Selected excerpt =

HOW much more double-speak can we be expected to take?
I’m not talking about Boris Johnson (yet) but the SNP.
This week, we’ve seen the party’s most senior figures posturing once again as the saviours of devolution, with less than total candour.
Clashes between the Scottish and UK governments often have a melodramatic soapy quality. The SNP’s Westminster leader Ian Blackford in particular likes to play it full of blousy defiance, as if Prime Minister’s Questions were a show down in the Queen Vic. This week, Scotland’s answer to Peggy Mitchell fulminated that the UK Government’s plans for powers repatriated from Brussels were “an attack on Scotland’s parliament and an affront to the people of Scotland”.
He presented himself and his party as the protectors of devolution. But they’re not and even Nicola Sturgeon can’t be bothered pretending otherwise. Here’s what she had to say on the matter: “The only way now to protect devolution is for Scotland to become independent.”
Do take a moment to consider the blatant contradiction: to protect devolution we need to do away with it.
The SNP doesn’t want devolution and has actively sought to sow dissatisfaction with it: that’s the reality. But we can hardly expect anything else from the party, given it exists to campaign for independence.

Source records
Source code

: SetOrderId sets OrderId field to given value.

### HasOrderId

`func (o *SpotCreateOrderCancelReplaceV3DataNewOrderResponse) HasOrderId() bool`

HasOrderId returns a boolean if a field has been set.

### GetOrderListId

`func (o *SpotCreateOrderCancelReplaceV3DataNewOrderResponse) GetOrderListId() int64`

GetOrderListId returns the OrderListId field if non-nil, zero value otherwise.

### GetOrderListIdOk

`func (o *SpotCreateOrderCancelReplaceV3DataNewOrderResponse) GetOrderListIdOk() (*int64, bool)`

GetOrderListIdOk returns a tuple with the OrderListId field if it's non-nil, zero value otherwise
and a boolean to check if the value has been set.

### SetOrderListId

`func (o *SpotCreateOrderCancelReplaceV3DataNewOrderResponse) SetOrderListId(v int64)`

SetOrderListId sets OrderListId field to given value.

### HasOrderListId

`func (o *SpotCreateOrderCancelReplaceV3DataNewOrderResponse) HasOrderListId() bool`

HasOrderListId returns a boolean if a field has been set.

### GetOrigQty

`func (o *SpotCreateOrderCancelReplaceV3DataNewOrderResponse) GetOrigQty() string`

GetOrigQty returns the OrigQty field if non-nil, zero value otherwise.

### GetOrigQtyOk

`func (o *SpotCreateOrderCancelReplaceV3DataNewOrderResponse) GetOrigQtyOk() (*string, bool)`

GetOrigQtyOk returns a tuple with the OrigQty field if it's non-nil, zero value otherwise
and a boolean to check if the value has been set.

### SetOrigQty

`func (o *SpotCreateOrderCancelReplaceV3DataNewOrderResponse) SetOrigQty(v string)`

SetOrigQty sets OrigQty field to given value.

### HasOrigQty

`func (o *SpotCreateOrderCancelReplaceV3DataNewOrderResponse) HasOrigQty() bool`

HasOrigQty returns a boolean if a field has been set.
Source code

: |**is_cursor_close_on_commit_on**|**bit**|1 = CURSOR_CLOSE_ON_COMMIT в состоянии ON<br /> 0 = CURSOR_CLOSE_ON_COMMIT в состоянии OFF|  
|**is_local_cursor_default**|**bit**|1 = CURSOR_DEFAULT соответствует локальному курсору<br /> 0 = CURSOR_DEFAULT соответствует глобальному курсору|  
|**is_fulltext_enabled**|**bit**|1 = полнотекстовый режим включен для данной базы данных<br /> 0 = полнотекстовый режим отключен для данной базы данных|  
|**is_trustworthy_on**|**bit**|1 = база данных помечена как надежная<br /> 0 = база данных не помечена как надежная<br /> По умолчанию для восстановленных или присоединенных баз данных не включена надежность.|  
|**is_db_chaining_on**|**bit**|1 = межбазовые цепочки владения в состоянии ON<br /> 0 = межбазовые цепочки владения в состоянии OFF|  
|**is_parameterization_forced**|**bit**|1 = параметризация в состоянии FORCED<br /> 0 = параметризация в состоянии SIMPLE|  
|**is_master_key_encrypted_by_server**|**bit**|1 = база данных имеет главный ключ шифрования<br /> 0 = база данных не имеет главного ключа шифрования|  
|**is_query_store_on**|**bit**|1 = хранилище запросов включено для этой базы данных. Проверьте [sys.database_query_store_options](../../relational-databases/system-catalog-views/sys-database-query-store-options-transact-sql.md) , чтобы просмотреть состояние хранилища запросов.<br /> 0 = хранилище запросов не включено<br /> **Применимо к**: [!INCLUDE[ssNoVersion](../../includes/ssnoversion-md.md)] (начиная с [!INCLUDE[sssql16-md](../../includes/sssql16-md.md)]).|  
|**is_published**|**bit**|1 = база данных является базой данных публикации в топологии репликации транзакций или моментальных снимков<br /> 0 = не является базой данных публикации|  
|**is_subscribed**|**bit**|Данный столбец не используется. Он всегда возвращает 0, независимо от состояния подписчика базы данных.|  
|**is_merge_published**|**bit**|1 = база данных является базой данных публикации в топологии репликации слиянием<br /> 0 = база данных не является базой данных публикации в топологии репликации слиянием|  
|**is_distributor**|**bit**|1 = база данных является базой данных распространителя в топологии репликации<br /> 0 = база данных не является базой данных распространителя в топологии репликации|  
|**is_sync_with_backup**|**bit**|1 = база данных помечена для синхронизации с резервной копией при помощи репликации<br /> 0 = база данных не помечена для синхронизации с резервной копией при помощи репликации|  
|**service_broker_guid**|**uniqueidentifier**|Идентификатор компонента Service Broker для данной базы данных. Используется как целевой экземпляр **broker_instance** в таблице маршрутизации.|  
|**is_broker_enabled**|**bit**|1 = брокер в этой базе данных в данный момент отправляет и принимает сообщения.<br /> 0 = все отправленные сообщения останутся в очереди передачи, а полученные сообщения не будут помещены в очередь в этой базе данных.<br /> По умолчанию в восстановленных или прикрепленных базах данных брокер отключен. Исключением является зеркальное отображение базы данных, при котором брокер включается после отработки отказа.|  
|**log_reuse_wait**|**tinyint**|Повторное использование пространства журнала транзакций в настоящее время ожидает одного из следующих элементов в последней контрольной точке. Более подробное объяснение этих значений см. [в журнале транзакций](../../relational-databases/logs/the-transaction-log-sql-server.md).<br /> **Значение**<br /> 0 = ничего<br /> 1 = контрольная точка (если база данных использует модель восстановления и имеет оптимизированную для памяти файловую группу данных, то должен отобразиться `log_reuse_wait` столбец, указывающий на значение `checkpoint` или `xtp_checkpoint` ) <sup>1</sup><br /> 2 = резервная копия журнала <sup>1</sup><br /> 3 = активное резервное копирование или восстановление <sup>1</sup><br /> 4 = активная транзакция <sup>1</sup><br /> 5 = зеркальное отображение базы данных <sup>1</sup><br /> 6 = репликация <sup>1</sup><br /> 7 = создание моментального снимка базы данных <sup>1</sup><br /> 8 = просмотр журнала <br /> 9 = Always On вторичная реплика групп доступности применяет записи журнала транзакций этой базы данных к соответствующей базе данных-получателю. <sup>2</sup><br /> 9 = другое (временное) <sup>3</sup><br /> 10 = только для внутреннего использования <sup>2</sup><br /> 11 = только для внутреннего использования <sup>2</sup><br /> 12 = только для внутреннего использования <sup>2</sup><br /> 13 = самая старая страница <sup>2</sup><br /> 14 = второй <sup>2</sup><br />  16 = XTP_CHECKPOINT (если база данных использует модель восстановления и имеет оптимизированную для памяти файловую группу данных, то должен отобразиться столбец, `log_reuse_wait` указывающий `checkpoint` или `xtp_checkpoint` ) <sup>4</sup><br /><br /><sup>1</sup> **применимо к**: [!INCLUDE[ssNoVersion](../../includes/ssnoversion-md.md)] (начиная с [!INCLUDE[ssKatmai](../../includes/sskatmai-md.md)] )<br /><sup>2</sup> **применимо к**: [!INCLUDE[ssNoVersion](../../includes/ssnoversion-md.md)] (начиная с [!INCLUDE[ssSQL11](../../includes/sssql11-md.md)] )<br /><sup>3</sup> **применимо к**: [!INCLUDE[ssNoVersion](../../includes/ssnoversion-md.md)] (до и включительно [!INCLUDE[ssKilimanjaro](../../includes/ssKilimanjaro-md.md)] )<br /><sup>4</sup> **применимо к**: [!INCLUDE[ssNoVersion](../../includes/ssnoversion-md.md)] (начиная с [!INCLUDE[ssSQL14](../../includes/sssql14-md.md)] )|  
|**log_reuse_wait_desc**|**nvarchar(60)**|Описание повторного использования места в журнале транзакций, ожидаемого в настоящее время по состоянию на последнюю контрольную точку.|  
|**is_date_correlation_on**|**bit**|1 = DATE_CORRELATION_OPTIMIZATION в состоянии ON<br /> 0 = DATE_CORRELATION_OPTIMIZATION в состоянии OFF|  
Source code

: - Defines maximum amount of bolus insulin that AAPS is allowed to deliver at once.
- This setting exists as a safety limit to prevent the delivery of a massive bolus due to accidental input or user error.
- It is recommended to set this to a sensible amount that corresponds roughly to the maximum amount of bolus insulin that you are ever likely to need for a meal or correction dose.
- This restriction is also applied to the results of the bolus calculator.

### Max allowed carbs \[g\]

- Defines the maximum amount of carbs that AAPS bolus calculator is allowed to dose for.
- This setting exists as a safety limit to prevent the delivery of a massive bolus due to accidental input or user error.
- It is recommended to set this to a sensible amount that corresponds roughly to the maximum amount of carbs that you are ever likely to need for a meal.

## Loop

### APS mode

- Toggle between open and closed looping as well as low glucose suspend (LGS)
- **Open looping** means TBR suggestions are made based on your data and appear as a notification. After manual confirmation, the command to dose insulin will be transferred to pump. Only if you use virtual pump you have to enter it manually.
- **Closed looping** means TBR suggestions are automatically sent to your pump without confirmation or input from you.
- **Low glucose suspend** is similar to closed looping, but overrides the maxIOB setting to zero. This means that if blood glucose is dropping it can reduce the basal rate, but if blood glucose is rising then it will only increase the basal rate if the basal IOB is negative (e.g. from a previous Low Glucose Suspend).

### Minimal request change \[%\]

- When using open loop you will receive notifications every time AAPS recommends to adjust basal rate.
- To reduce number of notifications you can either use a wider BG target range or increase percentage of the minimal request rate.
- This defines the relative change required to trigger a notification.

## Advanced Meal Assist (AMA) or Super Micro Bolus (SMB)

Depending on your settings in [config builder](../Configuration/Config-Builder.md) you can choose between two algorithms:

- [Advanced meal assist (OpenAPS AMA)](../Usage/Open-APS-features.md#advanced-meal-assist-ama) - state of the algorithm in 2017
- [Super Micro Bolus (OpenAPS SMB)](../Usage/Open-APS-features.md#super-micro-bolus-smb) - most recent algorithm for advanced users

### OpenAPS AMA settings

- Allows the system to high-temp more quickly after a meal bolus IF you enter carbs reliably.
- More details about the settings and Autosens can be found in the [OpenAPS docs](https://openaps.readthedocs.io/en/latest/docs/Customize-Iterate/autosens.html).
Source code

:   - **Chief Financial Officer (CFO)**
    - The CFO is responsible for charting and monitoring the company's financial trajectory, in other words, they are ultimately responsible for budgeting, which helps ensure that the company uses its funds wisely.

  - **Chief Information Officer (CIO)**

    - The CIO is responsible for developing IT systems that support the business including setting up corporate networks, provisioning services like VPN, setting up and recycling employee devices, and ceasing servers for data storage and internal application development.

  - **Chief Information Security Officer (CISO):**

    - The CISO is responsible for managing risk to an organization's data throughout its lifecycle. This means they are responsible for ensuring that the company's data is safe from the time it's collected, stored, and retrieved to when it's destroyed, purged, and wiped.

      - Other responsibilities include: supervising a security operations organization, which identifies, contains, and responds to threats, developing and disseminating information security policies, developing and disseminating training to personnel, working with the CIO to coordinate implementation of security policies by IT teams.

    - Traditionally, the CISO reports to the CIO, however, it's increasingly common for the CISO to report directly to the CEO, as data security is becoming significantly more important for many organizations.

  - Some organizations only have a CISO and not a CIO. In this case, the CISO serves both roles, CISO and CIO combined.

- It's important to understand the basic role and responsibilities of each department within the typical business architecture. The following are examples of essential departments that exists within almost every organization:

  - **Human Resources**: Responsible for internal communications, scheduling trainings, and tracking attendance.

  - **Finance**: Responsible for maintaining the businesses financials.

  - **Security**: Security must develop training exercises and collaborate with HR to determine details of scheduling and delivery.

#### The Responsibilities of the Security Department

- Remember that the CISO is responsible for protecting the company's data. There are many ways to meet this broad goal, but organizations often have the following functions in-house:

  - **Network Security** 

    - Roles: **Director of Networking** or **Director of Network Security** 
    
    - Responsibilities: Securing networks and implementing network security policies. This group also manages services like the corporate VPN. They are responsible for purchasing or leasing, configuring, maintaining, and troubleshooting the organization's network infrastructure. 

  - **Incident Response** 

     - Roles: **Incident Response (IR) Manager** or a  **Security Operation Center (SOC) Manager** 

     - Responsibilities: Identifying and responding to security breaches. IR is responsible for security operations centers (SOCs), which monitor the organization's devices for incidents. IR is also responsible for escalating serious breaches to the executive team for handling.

What you need to do = Could you copy out the stretch of the column on the SNP and devolution that begins with the words containing "The SNP doesn’t" and ends with "campaign for independence.", word for word?

Answer =
The SNP doesn’t want devolution and has actively sought to sow dissatisfaction with it: that’s the reality. But we can hardly expect anything else from the party, given it exists to campaign for independence.